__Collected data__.
········

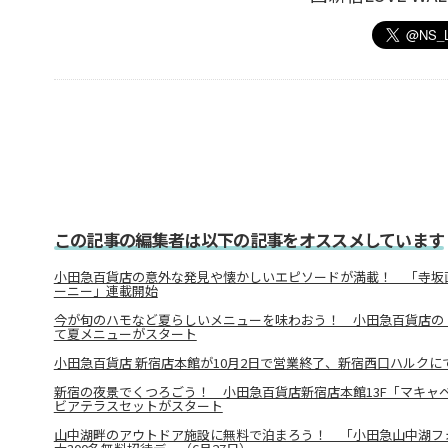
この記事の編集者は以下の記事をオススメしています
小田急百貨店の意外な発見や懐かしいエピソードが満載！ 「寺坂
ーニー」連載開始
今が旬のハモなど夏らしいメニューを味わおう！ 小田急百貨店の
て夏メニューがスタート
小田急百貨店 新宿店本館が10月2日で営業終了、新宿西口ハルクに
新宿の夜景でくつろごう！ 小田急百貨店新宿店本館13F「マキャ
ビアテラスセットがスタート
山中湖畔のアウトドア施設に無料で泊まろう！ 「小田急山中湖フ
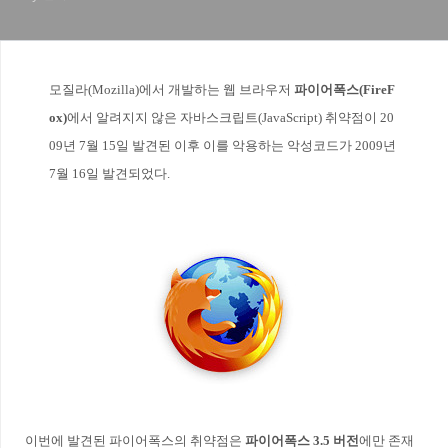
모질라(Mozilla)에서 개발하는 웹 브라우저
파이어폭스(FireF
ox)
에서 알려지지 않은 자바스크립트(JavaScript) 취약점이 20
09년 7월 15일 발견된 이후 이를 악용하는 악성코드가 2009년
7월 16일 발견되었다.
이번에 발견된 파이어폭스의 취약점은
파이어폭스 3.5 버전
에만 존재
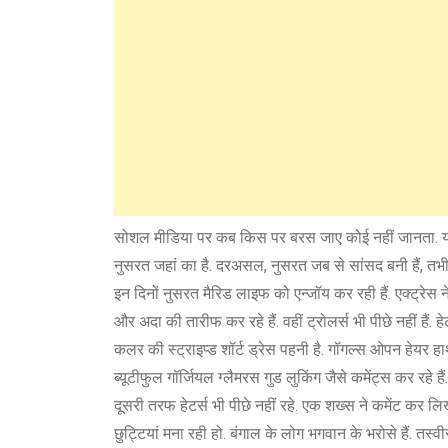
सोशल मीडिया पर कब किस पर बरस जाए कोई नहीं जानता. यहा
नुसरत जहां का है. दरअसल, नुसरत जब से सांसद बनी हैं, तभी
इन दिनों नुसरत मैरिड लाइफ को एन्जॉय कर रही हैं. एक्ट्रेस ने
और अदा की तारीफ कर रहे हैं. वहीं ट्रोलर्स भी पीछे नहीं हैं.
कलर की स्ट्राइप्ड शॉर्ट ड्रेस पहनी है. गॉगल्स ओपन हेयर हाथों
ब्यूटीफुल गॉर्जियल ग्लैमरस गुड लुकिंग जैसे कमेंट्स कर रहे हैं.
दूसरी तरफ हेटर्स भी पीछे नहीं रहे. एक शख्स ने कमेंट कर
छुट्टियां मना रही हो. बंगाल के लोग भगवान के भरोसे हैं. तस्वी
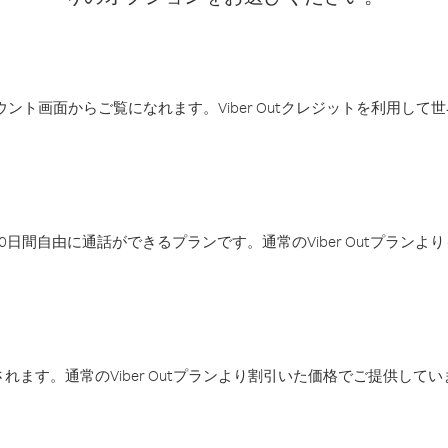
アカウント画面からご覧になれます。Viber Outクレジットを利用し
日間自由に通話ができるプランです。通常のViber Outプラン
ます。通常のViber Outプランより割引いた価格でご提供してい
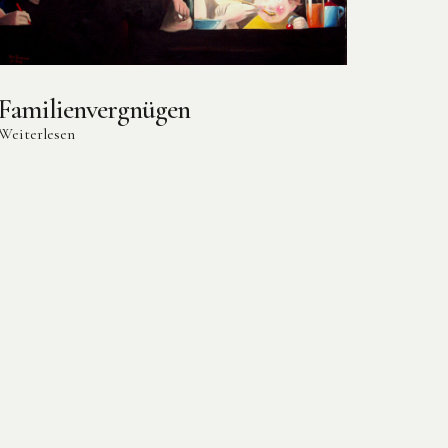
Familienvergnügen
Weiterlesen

········

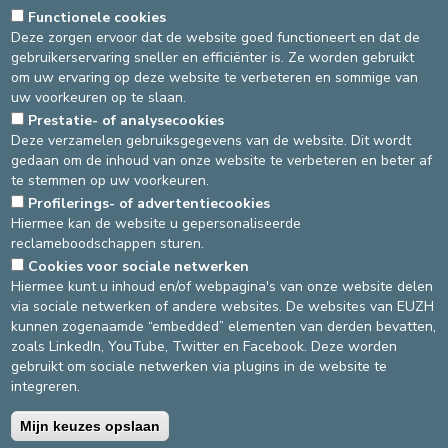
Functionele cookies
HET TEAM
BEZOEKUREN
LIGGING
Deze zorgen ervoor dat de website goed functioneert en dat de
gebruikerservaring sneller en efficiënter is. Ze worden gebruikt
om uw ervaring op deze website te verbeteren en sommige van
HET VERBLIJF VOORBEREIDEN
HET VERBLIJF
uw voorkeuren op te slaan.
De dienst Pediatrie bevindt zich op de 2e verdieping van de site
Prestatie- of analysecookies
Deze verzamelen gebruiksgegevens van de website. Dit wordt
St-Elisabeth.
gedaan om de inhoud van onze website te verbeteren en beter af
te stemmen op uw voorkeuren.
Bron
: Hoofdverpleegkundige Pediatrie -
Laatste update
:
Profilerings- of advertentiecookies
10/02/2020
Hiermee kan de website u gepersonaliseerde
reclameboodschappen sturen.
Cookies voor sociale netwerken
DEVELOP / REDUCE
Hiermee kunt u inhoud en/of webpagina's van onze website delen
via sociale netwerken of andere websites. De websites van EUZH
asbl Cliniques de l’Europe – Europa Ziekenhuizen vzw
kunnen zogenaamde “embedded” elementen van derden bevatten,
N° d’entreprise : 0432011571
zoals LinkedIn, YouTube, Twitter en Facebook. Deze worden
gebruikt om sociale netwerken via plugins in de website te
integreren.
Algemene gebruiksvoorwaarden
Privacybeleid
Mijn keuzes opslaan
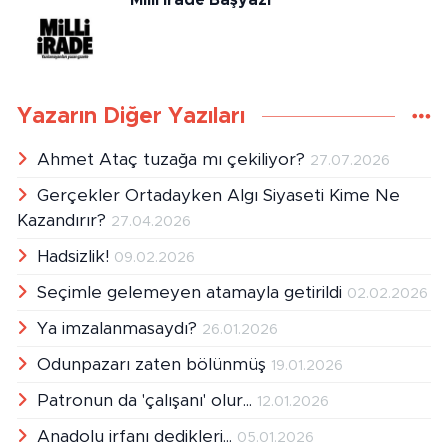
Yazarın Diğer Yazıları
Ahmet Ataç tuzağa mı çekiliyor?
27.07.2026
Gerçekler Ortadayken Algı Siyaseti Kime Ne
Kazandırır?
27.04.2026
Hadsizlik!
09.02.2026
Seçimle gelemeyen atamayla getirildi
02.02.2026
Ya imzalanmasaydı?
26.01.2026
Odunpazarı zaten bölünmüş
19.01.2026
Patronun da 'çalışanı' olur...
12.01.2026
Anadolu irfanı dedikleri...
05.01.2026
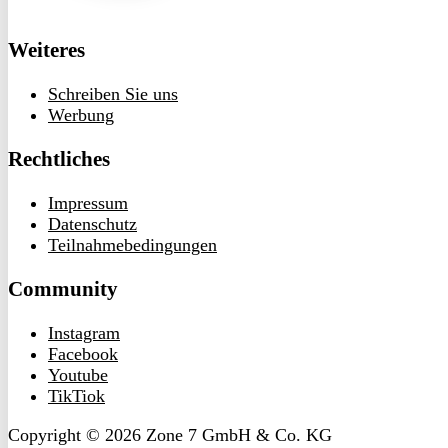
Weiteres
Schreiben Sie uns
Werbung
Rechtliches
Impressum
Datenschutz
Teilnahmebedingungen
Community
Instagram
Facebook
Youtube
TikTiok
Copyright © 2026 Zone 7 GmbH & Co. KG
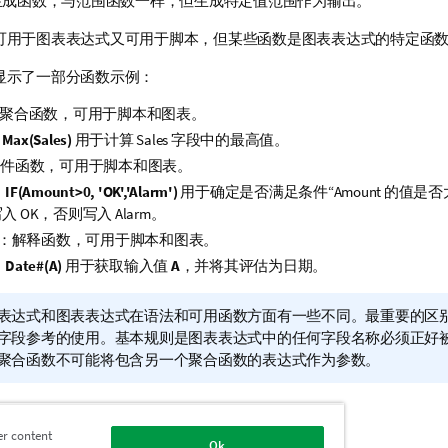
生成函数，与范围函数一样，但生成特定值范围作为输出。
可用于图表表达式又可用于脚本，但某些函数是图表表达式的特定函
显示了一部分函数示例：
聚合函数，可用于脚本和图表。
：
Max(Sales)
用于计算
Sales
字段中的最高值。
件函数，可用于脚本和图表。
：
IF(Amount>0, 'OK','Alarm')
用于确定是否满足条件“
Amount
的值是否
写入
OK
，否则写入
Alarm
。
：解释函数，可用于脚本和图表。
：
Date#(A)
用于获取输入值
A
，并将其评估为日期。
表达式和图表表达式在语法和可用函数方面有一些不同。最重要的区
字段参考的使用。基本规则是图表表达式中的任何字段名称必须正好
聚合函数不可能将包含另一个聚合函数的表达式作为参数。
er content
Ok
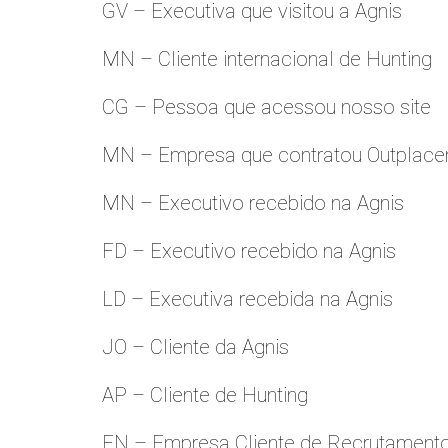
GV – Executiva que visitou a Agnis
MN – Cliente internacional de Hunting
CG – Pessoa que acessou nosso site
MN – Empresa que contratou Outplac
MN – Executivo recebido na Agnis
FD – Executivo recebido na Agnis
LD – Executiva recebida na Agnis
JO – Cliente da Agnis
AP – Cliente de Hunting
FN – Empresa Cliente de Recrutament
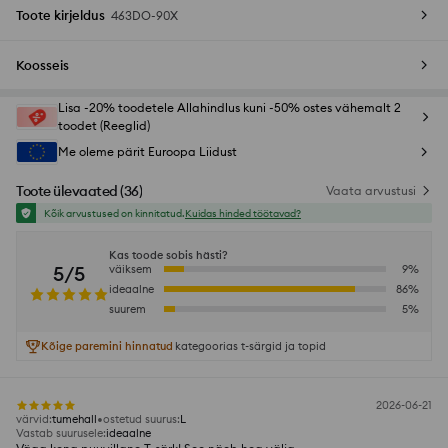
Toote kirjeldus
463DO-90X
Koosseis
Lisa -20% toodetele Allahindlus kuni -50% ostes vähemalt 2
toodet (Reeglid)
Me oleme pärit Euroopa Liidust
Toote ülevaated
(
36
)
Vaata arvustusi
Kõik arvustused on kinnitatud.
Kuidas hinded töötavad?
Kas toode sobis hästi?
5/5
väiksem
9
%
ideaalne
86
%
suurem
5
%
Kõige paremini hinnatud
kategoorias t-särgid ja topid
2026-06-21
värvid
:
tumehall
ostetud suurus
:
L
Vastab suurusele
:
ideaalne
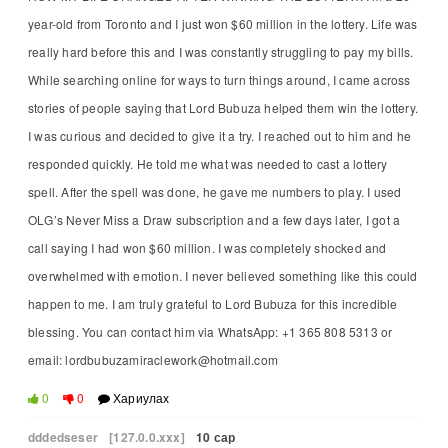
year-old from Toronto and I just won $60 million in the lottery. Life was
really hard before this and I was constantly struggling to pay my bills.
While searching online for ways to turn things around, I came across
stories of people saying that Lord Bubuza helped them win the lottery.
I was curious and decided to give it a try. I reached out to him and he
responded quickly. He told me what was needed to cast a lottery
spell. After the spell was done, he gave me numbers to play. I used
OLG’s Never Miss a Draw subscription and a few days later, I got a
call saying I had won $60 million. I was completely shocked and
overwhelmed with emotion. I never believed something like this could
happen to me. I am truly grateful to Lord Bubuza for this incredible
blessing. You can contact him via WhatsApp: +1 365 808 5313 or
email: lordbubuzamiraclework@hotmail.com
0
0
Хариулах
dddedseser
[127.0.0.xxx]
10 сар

········

Using the records above, return verbatim only the part that opens with the line containing "Schreiben Sie uns" and closes with the line containing "GV – Executiva que visitou a Agnis"; pictures stay out.

Schreiben Sie uns
Werbung
Rechtliches
Impressum
Datenschutz
Teilnahmebedingungen
Community
Instagram
Facebook
Youtube
TikTiok
Copyright © 2026 Zone 7 GmbH & Co. KG
生成函数，与范围函数一样，但生成特定值范围作为输出。
可用于图表表达式又可用于脚本，但某些函数是图表表达式的特定函
显示了一部分函数示例：
聚合函数，可用于脚本和图表。
：
Max(Sales)
用于计算
Sales
字段中的最高值。
件函数，可用于脚本和图表。
：
IF(Amount>0, 'OK','Alarm')
用于确定是否满足条件“
Amount
的值是否
写入
OK
，否则写入
Alarm
。
：解释函数，可用于脚本和图表。
：
Date#(A)
用于获取输入值
A
，并将其评估为日期。
表达式和图表表达式在语法和可用函数方面有一些不同。最重要的区
字段参考的使用。基本规则是图表表达式中的任何字段名称必须正好
聚合函数不可能将包含另一个聚合函数的表达式作为参数。
er content
Ok
GV – Executiva que visitou a Agnis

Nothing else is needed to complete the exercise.